Wie er sich Ottilien zuzueignen begehrte, so kannte er auch kein Maß
des Hingebens, Schenkens, Versprechens.
Zu einigen Gaben, die er Ottilien an diesem Tage verehren wollte,
hatte ihm Charlotte viel zu ärmliche Vorschläge getan.
Er sprach mit seinem Kammerdiener, der seine Garderobe besorgte und
mit Handelsleuten und Modehändlern in beständigem Verhältnis blieb;
dieser, nicht unbekannt sowohl mit den angenehmsten Gaben selbst als
mit der besten Art, sie zu überreichen, bestellte sogleich in der
Stadt den niedlichsten Koffer, mit rotem Saffian überzogen, mit
Stahlnägeln beschlagen und angefüllt mit Geschenken, einer solchen
Schale würdig.
Noch einen andern Vorschlag tat er Eduarden.

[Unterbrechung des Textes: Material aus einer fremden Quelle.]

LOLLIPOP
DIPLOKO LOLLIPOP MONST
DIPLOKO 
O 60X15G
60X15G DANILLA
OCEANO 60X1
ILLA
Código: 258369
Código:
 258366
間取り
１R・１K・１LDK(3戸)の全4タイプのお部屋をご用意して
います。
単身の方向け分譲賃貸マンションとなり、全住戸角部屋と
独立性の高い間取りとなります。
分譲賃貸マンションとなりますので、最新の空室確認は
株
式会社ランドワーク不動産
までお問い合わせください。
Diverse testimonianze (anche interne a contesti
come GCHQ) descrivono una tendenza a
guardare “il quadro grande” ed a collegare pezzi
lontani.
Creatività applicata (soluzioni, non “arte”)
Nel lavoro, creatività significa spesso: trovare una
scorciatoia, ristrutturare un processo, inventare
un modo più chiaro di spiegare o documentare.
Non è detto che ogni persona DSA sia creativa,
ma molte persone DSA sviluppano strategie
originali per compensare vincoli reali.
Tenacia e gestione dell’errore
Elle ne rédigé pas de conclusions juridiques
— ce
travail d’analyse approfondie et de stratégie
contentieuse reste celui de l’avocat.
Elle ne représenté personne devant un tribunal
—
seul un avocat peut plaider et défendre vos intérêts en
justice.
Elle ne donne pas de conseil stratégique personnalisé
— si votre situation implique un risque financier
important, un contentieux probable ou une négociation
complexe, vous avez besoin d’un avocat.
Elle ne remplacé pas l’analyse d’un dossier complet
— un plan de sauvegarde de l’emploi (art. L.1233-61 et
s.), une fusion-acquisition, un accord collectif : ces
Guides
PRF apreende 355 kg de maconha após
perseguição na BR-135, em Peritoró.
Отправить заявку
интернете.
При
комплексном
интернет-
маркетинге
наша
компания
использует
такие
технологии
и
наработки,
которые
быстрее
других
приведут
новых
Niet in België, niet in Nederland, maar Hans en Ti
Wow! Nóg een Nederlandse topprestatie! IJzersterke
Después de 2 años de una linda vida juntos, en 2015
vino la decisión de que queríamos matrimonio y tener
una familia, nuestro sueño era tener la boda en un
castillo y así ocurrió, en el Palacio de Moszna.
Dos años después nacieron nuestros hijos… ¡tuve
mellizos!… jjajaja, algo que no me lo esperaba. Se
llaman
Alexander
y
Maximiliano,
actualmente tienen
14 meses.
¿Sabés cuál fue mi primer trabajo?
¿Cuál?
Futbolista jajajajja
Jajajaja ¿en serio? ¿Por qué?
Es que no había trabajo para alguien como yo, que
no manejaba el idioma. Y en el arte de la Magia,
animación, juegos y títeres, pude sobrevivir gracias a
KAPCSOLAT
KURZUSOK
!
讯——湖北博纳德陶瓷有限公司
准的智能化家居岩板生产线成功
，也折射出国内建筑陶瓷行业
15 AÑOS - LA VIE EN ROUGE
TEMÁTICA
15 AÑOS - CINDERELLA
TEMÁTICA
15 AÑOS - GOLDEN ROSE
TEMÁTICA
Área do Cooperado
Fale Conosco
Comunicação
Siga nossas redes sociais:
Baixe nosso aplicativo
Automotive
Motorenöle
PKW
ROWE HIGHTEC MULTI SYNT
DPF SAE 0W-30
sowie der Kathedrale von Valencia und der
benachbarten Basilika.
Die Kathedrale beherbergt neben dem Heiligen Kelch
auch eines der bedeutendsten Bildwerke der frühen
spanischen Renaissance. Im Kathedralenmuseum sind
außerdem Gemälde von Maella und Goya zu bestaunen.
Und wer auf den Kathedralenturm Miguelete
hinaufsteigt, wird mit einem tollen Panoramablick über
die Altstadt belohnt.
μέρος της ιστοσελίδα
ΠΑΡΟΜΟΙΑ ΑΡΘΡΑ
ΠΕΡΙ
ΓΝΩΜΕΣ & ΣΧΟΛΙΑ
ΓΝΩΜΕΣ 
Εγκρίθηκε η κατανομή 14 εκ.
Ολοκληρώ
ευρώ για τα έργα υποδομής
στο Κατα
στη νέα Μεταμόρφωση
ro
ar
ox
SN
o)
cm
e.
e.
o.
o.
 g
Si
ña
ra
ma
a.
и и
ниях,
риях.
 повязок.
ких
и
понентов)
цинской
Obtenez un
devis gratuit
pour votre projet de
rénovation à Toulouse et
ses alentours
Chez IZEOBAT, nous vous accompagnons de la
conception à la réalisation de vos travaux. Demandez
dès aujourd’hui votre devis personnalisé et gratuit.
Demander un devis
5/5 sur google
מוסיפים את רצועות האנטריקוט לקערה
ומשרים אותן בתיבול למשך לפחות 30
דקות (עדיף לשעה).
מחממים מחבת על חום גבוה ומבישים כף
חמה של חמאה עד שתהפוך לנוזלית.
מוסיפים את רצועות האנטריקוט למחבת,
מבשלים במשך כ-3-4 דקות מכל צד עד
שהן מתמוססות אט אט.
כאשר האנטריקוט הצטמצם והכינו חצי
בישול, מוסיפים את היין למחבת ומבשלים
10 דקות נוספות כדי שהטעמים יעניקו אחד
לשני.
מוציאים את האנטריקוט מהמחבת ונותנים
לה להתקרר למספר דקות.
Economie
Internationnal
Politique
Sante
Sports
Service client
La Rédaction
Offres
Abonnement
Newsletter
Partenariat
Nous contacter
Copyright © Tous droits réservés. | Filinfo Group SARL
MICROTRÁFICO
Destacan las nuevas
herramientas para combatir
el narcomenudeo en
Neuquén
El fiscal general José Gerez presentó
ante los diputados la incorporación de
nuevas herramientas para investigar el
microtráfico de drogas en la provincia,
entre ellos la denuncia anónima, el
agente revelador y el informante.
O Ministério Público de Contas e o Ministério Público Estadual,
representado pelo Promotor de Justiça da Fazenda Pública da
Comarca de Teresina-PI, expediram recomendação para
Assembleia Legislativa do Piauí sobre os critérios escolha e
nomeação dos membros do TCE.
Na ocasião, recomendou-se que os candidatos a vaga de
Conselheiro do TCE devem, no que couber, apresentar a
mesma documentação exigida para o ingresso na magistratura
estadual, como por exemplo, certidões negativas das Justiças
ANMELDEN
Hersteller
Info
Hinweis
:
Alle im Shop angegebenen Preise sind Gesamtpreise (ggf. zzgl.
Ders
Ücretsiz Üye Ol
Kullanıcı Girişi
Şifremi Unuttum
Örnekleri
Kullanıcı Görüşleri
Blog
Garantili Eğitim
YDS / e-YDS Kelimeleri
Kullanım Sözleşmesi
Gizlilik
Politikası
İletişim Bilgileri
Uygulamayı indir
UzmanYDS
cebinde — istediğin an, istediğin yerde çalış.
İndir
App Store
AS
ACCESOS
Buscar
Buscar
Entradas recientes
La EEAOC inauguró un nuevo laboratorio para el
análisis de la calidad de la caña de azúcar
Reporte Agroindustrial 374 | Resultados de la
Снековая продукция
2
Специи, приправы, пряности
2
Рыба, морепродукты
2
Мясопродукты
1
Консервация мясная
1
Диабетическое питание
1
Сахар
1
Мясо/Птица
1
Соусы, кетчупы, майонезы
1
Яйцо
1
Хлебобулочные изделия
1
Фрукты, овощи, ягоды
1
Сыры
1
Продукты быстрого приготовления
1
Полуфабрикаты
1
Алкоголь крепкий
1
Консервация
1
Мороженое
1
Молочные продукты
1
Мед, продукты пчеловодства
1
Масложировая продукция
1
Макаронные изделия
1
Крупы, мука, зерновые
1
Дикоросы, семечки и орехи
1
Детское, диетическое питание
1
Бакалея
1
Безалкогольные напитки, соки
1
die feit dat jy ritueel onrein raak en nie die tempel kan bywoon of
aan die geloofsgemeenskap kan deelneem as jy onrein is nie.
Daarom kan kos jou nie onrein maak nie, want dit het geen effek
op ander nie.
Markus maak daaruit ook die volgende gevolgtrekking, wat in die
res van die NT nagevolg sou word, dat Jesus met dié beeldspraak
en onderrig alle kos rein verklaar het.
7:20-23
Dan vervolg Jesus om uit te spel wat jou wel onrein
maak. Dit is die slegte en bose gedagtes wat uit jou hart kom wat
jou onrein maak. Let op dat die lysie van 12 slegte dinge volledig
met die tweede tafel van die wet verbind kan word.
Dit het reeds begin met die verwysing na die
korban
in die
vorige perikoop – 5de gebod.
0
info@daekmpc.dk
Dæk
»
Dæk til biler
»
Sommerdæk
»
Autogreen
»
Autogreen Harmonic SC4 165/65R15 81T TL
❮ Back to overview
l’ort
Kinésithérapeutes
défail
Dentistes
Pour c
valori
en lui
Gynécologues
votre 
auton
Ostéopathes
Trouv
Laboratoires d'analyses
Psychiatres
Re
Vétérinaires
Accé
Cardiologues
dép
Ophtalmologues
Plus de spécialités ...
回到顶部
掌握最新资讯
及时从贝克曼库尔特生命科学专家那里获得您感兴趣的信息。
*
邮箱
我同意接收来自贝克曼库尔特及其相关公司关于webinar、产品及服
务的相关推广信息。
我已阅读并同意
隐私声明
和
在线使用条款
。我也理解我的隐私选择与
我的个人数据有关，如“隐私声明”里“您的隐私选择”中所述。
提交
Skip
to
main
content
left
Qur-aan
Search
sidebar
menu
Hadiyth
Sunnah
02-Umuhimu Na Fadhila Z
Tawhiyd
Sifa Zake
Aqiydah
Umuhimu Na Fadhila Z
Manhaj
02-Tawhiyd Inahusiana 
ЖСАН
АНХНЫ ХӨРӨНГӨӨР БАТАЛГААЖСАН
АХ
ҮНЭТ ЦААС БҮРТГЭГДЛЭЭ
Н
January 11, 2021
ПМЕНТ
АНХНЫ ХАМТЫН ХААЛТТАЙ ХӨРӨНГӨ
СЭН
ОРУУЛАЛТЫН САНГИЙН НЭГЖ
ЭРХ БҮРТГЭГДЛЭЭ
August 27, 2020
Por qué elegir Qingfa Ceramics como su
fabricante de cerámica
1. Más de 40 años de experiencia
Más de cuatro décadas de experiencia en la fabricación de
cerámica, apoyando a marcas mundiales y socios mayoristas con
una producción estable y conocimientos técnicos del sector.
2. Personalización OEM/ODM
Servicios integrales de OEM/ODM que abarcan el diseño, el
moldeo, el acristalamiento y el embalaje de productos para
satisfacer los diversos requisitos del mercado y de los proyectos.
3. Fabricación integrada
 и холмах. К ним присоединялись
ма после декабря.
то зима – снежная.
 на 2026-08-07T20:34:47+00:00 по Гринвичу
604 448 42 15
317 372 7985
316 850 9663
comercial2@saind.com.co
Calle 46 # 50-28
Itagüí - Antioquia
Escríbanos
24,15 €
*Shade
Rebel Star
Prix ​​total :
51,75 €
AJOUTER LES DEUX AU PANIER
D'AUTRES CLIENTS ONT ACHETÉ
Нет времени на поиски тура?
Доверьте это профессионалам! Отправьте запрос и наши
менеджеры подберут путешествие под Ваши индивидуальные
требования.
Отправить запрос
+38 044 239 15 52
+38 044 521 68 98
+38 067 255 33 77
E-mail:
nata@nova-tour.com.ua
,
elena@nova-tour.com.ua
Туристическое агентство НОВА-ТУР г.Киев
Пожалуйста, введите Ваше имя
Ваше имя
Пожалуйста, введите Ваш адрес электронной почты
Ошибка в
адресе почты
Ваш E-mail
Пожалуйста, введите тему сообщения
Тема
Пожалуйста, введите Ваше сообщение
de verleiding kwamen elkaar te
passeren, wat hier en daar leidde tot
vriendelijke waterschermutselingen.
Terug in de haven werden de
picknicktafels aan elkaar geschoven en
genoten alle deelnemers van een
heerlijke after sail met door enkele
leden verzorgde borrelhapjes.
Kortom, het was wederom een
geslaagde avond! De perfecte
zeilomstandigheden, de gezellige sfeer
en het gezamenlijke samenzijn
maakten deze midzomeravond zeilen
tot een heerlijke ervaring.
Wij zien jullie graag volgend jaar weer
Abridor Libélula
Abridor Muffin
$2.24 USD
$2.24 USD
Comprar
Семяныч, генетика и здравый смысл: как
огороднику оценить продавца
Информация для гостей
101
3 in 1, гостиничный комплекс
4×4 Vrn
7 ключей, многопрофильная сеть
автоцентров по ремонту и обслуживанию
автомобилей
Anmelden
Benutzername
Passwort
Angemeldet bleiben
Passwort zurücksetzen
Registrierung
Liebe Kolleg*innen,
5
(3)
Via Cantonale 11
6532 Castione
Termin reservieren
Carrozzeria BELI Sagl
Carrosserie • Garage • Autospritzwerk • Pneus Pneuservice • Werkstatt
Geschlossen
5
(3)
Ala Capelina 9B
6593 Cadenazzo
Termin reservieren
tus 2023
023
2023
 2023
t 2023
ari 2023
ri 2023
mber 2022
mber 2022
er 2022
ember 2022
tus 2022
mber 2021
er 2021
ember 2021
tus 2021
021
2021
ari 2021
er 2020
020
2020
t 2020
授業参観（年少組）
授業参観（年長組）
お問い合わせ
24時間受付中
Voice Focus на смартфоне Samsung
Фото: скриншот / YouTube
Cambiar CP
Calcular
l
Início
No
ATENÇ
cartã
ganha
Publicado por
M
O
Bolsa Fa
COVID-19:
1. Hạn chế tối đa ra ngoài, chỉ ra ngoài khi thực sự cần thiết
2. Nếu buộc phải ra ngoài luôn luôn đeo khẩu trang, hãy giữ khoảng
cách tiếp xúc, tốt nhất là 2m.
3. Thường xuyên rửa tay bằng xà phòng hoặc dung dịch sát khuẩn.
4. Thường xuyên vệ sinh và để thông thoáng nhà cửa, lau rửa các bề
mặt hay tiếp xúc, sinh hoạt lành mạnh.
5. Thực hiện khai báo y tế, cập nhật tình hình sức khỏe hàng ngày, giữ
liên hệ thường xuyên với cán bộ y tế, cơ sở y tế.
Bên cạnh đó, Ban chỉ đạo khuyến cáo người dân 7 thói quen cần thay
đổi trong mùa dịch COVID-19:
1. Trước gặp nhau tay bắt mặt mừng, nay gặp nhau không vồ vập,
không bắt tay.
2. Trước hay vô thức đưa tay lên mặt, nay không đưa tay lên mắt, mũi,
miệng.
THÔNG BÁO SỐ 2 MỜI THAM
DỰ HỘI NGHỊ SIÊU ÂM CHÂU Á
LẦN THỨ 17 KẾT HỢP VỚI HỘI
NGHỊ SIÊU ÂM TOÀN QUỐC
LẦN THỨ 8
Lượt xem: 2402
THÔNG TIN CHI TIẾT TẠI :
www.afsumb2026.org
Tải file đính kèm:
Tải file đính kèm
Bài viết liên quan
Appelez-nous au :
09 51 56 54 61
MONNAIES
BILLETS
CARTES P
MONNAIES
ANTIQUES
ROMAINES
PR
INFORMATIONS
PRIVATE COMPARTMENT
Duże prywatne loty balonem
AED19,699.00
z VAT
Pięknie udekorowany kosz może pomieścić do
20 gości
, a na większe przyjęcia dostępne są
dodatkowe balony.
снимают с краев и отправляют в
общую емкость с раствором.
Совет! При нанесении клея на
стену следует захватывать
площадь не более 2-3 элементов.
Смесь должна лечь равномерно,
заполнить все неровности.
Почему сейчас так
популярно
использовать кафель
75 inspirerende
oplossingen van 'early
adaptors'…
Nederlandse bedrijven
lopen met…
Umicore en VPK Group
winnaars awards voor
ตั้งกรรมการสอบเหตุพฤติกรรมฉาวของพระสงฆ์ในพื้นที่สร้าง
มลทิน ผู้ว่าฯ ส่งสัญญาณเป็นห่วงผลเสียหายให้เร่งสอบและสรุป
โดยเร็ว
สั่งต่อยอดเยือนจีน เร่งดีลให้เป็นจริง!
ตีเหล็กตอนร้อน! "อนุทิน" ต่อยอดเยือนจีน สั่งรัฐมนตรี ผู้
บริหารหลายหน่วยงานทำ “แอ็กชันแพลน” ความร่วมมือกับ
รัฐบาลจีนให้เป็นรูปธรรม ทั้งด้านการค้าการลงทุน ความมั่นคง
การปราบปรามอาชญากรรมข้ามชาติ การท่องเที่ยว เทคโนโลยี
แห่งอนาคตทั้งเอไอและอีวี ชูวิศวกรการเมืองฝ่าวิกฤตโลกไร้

Es war ein kleines Feuerwerk vorhanden, das man immer abzubrennen
versäumt hatte.
Dies konnte man leicht verstärken und erweitern.
Eduard ergriff den Gedanken, und jener versprach, für die Ausführung
zu sorgen.
Die Sache sollte ein Geheimnis bleiben.
Der Hauptmann hatte unterdessen, je näher der Tag heranrückte, seine
polizeilichen Einrichtungen getroffen, die er für so nötig hielt, wenn
eine Masse Menschen zusammenberufen oder -gelockt wird. Ja sogar
hatte er wegen des Bettelns und andrer Unbequemlichkeiten, wodurch die
Anmut eines Festes gestört wird, durchaus Vorsorge genommen.
Eduard und sein Vertrauter dagegen beschäftigten sich vorzüglich mit
dem Feuerwerk.
Am mittelsten Teiche vor jenen großen Eichbäumen sollte es abgebrannt
werden; gegenüber unter den Platanen sollte die Gesellschaft sich
aufhalten, um die Wirkung aus gehöriger Ferne, die Abspiegelung im
Wasser, und was auf dem Wasser selbst brennend zu schwimmen bestimmt
war, mit Sicherheit und Bequemlichkeit anzuschauen.
Unter einem andern Vorwand ließ daher Eduard den Raum unter den
Platanen von Gesträuch, Gras und Moos säubern, und nun erschien erst
die Herrlichkeit des Baumwuchses sowohl an Höhe als Breite auf dem
gereinigten Boden.
Eduard empfand darüber die größte Freude.
'Es war ungefähr um diese Jahrszeit, als ich sie pflanzte.